→ What the task requires
Rewrite the text of all the records, replacing "stratégie" with "tactique" and changing nothing else. Leave the pictures out of your answer.

→ Saved data entries
== Segment start ==

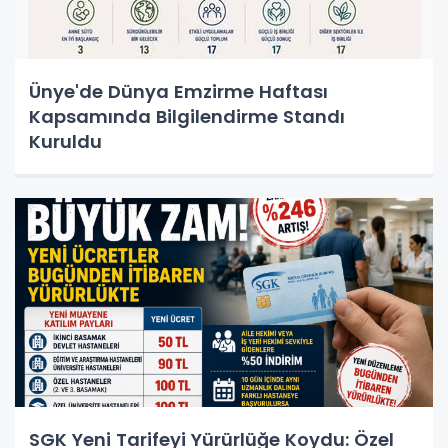
Ünye'de Dünya Emzirme Haftası
Kapsamında Bilgilendirme Standı
Kuruldu
SGK Yeni Tarifeyi Yürürlüğe Koydu: Özel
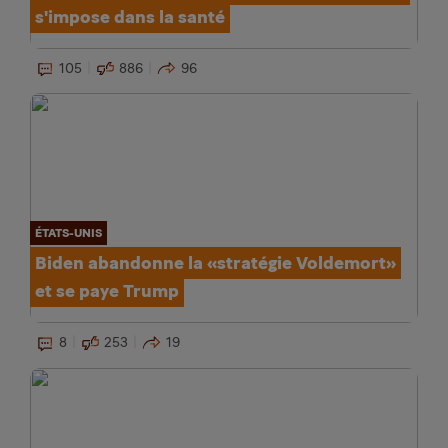
s'impose dans la santé
105
886
96
ÉTATS-UNIS
Biden abandonne la «stratégie Voldemort»
et se paye Trump
8
253
19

== Segment end ==

→ Exercise answer
Ünye'de Dünya Emzirme Haftası
Kapsamında Bilgilendirme Standı
Kuruldu
SGK Yeni Tarifeyi Yürürlüğe Koydu: Özel
s'impose dans la santé
105
886
96
ÉTATS-UNIS
Biden abandonne la «tactique Voldemort»
et se paye Trump
8
253
19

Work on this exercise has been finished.